-------- Given information
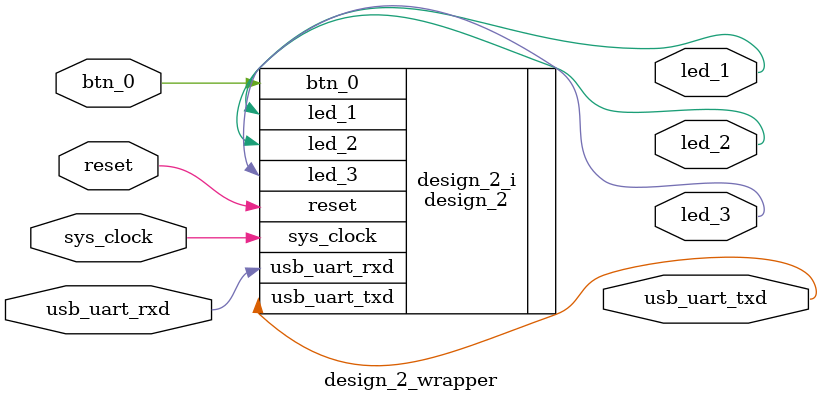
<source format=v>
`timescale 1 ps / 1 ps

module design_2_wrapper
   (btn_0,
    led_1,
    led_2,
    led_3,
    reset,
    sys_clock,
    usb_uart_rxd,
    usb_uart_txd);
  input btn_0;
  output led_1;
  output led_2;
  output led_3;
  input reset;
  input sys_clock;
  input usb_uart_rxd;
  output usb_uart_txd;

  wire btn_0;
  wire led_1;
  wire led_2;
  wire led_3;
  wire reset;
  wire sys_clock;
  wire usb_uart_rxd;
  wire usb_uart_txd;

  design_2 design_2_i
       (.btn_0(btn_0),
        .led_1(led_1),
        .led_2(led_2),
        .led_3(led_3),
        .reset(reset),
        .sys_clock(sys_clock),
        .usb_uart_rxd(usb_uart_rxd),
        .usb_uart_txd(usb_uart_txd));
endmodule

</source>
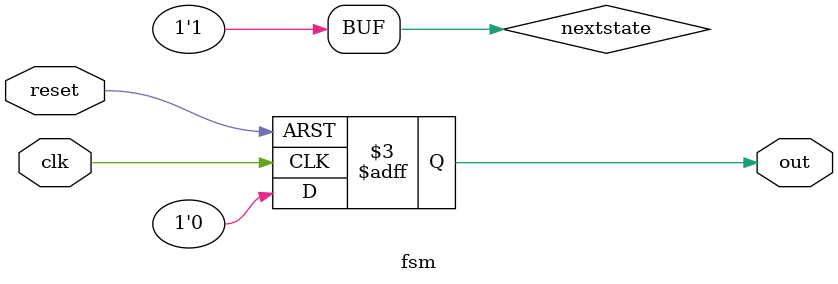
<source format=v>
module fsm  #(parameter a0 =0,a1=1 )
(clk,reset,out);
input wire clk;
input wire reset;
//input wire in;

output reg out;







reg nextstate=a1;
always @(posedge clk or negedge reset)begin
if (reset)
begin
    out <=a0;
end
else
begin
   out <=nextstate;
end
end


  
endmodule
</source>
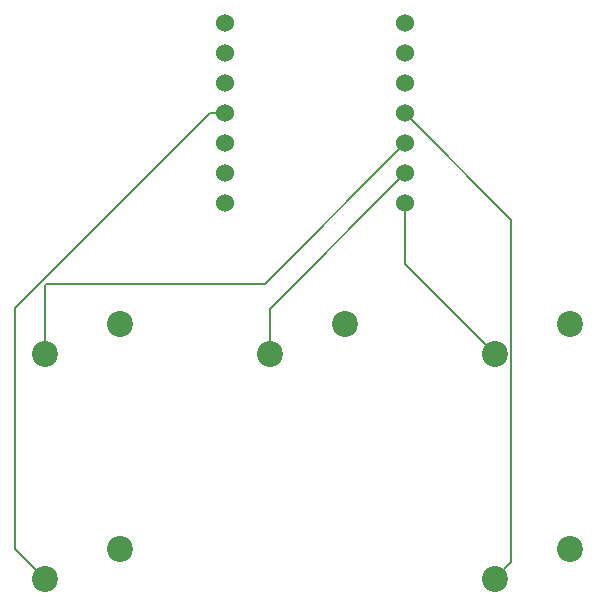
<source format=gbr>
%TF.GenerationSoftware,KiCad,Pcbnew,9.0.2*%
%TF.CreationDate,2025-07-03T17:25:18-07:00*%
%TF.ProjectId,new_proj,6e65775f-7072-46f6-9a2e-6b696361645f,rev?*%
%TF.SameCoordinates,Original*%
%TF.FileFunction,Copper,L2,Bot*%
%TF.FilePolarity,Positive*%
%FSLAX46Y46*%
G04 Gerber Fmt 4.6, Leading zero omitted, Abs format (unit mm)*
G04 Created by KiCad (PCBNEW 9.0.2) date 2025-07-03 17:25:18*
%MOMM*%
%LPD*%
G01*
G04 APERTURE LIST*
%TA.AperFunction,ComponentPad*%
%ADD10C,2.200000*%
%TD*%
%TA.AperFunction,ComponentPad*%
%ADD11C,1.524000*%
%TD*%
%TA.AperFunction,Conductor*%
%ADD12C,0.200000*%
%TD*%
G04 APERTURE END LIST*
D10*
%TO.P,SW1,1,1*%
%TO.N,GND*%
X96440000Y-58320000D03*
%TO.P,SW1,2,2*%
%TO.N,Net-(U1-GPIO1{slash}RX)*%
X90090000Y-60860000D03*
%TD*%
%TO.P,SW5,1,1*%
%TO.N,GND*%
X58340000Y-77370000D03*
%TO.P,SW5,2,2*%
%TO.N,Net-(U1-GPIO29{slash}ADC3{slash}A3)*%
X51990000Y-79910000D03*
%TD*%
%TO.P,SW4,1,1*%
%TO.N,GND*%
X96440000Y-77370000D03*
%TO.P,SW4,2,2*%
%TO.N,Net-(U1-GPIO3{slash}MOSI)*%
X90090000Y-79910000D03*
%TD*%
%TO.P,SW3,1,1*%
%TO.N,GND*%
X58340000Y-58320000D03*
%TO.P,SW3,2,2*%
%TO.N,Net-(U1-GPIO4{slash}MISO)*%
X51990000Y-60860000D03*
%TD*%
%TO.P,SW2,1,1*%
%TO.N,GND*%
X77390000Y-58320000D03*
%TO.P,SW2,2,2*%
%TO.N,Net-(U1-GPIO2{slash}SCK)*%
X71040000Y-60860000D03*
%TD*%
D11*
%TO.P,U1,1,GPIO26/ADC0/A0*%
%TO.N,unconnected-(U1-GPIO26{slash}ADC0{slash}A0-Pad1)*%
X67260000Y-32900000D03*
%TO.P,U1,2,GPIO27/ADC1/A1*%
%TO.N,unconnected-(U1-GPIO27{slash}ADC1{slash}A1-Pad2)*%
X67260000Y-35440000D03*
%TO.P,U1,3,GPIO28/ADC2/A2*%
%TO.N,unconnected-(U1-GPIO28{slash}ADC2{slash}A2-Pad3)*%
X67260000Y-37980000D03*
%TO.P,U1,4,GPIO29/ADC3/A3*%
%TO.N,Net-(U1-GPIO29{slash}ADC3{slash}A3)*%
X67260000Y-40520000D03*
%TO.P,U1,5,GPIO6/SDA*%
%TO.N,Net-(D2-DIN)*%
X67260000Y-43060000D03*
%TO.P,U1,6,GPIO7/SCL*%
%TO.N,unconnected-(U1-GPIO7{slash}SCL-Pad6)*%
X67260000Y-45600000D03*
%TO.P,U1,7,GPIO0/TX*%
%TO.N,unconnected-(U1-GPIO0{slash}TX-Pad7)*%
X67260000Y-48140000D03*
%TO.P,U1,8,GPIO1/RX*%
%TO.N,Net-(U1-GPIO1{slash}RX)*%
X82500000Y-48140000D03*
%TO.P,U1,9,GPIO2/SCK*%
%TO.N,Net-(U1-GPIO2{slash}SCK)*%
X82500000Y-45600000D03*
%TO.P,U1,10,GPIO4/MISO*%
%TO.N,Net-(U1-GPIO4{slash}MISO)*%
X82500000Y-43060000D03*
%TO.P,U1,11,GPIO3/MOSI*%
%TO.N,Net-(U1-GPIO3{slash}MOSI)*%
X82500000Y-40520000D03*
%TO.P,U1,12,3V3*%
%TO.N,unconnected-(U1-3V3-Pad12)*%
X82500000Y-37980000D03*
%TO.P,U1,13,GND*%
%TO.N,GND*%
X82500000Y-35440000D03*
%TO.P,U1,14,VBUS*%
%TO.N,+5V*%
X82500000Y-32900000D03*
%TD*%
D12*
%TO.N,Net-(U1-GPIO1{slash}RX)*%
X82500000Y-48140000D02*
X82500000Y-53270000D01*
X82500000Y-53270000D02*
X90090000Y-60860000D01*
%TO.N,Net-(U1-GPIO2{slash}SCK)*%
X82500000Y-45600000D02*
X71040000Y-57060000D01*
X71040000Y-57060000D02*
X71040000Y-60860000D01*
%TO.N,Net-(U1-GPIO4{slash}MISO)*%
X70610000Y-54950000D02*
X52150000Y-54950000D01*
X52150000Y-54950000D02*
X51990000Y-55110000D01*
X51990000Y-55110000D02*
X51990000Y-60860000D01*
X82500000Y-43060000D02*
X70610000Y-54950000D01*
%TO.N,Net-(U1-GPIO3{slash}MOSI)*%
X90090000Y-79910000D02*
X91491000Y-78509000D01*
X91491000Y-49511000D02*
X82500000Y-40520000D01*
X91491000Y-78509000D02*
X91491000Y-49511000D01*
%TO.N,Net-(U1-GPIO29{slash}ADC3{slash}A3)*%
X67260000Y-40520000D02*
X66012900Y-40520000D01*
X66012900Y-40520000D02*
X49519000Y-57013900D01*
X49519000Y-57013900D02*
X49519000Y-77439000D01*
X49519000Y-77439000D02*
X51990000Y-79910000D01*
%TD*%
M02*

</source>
----------------
-------- Given information
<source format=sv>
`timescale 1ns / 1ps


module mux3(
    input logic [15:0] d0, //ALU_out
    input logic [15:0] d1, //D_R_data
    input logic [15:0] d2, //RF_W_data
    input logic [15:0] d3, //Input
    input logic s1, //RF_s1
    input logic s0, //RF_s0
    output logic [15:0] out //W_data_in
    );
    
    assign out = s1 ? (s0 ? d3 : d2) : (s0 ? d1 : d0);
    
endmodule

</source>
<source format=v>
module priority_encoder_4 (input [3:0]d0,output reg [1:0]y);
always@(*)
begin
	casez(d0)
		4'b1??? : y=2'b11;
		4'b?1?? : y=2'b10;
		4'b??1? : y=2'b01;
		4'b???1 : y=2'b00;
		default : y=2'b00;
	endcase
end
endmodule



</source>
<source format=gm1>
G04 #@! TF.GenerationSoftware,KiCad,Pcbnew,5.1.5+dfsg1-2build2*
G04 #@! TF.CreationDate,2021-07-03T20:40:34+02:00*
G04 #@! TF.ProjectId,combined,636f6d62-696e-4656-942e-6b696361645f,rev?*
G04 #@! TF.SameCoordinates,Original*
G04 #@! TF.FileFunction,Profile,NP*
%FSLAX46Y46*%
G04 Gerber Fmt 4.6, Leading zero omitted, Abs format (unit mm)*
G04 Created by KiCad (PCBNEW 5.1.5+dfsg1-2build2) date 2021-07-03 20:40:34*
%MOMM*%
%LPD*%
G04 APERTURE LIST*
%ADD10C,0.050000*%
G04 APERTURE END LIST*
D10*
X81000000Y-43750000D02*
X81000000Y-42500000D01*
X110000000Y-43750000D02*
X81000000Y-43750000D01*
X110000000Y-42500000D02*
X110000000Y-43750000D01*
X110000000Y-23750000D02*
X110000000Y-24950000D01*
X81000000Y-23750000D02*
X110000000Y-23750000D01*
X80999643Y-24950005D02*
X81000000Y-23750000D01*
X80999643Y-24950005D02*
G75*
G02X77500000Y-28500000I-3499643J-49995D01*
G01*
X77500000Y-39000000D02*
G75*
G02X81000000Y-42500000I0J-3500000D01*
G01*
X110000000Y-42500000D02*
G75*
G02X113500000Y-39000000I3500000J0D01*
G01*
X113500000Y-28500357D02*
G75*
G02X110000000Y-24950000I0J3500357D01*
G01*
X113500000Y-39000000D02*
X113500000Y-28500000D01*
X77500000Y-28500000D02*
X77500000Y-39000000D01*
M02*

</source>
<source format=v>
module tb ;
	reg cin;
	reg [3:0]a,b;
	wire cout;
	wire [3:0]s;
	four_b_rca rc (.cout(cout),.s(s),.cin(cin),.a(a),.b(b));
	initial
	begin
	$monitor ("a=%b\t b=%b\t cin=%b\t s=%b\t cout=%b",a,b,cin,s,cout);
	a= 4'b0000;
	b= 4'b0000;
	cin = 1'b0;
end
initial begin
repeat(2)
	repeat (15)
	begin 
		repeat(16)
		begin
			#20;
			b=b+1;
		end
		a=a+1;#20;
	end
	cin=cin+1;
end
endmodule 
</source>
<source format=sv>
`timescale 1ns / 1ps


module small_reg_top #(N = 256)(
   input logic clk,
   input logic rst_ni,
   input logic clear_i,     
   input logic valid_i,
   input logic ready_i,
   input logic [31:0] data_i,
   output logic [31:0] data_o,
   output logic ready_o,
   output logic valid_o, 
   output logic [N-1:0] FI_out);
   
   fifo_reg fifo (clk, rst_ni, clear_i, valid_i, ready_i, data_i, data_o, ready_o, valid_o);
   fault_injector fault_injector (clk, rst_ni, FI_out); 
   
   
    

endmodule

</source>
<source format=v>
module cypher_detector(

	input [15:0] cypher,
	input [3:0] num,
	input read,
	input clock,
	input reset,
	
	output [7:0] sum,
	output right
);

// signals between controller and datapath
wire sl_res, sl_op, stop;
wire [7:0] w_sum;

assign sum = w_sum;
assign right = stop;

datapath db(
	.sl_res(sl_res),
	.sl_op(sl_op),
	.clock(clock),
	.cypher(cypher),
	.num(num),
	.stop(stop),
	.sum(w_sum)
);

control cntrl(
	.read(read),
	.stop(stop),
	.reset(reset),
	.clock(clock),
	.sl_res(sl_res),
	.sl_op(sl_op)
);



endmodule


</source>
----------------
-------- Given information
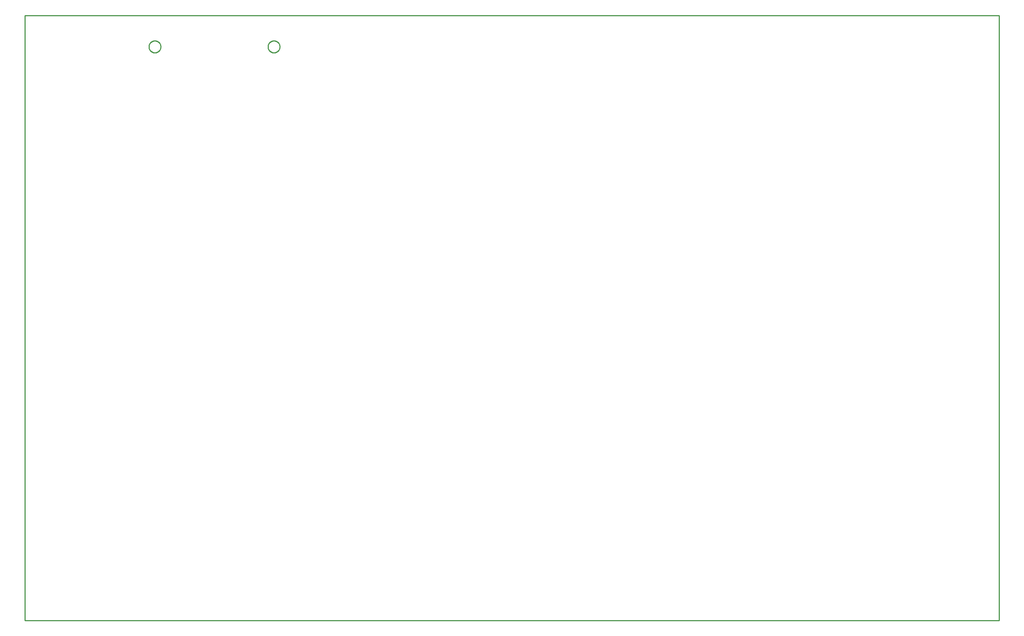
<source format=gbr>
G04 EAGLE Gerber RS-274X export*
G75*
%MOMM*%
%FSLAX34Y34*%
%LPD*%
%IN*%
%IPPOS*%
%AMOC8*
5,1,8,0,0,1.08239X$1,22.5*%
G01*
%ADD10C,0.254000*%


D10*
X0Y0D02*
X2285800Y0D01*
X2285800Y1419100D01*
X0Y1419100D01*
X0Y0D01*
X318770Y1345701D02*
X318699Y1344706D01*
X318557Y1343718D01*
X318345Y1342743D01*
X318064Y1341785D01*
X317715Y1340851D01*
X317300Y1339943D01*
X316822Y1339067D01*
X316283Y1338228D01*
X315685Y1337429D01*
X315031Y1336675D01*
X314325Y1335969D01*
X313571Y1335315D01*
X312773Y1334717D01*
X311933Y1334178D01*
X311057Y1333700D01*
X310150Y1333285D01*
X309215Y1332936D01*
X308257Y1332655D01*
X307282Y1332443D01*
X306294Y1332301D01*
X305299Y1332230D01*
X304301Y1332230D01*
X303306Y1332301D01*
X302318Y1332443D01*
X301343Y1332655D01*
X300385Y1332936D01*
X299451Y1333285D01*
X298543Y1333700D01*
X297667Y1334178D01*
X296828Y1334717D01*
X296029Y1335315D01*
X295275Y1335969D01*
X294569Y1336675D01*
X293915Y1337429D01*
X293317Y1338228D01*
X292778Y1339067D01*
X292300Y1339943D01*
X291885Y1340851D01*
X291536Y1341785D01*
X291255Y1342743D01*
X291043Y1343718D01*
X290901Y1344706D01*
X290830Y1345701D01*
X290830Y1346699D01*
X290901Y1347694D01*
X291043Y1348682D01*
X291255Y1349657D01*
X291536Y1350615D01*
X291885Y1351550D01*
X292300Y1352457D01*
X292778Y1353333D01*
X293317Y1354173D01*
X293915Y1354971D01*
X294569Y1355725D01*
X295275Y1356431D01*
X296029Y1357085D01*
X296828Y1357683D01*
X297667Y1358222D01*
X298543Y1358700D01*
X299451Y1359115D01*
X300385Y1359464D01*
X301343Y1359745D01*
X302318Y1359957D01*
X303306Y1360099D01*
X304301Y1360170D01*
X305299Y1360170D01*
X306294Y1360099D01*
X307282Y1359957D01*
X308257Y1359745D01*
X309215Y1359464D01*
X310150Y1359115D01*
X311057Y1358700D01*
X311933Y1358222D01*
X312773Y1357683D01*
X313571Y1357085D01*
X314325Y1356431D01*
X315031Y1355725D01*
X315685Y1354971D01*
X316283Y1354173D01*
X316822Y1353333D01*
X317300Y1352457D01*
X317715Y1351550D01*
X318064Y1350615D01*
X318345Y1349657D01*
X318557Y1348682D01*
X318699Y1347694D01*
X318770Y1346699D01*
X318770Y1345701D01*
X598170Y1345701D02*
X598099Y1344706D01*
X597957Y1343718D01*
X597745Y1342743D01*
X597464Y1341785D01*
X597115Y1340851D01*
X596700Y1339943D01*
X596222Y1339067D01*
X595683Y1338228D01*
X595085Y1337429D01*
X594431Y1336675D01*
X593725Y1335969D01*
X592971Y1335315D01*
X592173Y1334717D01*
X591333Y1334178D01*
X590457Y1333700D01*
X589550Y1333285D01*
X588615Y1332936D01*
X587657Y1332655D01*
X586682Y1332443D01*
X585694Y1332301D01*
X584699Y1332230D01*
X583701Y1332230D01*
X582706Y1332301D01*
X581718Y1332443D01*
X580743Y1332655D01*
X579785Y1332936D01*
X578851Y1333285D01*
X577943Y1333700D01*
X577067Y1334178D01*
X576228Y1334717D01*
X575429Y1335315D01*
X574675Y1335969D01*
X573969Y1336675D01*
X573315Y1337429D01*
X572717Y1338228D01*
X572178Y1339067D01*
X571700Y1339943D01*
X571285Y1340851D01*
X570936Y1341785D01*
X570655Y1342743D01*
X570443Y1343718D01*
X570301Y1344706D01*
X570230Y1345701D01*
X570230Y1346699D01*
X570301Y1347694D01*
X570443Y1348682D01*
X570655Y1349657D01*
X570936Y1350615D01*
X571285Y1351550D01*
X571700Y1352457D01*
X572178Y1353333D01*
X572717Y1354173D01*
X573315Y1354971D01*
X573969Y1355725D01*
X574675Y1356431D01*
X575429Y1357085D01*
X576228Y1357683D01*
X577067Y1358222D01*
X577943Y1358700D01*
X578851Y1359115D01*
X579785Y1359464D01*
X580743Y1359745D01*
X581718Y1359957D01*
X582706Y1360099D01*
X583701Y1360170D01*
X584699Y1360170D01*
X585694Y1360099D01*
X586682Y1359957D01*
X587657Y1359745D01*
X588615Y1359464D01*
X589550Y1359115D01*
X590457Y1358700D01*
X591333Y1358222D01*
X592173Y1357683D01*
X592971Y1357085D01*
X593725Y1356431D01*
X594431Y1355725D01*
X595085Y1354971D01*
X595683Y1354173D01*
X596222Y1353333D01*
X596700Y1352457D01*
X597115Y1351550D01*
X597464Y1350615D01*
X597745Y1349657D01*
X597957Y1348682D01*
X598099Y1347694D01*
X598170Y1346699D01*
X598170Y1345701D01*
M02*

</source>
----------------
From the entries above, give again exactly the lines running from the line with "X304301Y1360170D01*" to the line with "X586682Y1359957D01*"; include both of those lines.

X304301Y1360170D01*
X305299Y1360170D01*
X306294Y1360099D01*
X307282Y1359957D01*
X308257Y1359745D01*
X309215Y1359464D01*
X310150Y1359115D01*
X311057Y1358700D01*
X311933Y1358222D01*
X312773Y1357683D01*
X313571Y1357085D01*
X314325Y1356431D01*
X315031Y1355725D01*
X315685Y1354971D01*
X316283Y1354173D01*
X316822Y1353333D01*
X317300Y1352457D01*
X317715Y1351550D01*
X318064Y1350615D01*
X318345Y1349657D01*
X318557Y1348682D01*
X318699Y1347694D01*
X318770Y1346699D01*
X318770Y1345701D01*
X598170Y1345701D02*
X598099Y1344706D01*
X597957Y1343718D01*
X597745Y1342743D01*
X597464Y1341785D01*
X597115Y1340851D01*
X596700Y1339943D01*
X596222Y1339067D01*
X595683Y1338228D01*
X595085Y1337429D01*
X594431Y1336675D01*
X593725Y1335969D01*
X592971Y1335315D01*
X592173Y1334717D01*
X591333Y1334178D01*
X590457Y1333700D01*
X589550Y1333285D01*
X588615Y1332936D01*
X587657Y1332655D01*
X586682Y1332443D01*
X585694Y1332301D01*
X584699Y1332230D01*
X583701Y1332230D01*
X582706Y1332301D01*
X581718Y1332443D01*
X580743Y1332655D01*
X579785Y1332936D01*
X578851Y1333285D01*
X577943Y1333700D01*
X577067Y1334178D01*
X576228Y1334717D01*
X575429Y1335315D01*
X574675Y1335969D01*
X573969Y1336675D01*
X573315Y1337429D01*
X572717Y1338228D01*
X572178Y1339067D01*
X571700Y1339943D01*
X571285Y1340851D01*
X570936Y1341785D01*
X570655Y1342743D01*
X570443Y1343718D01*
X570301Y1344706D01*
X570230Y1345701D01*
X570230Y1346699D01*
X570301Y1347694D01*
X570443Y1348682D01*
X570655Y1349657D01*
X570936Y1350615D01*
X571285Y1351550D01*
X571700Y1352457D01*
X572178Y1353333D01*
X572717Y1354173D01*
X573315Y1354971D01*
X573969Y1355725D01*
X574675Y1356431D01*
X575429Y1357085D01*
X576228Y1357683D01*
X577067Y1358222D01*
X577943Y1358700D01*
X578851Y1359115D01*
X579785Y1359464D01*
X580743Y1359745D01*
X581718Y1359957D01*
X582706Y1360099D01*
X583701Y1360170D01*
X584699Y1360170D01*
X585694Y1360099D01*
X586682Y1359957D01*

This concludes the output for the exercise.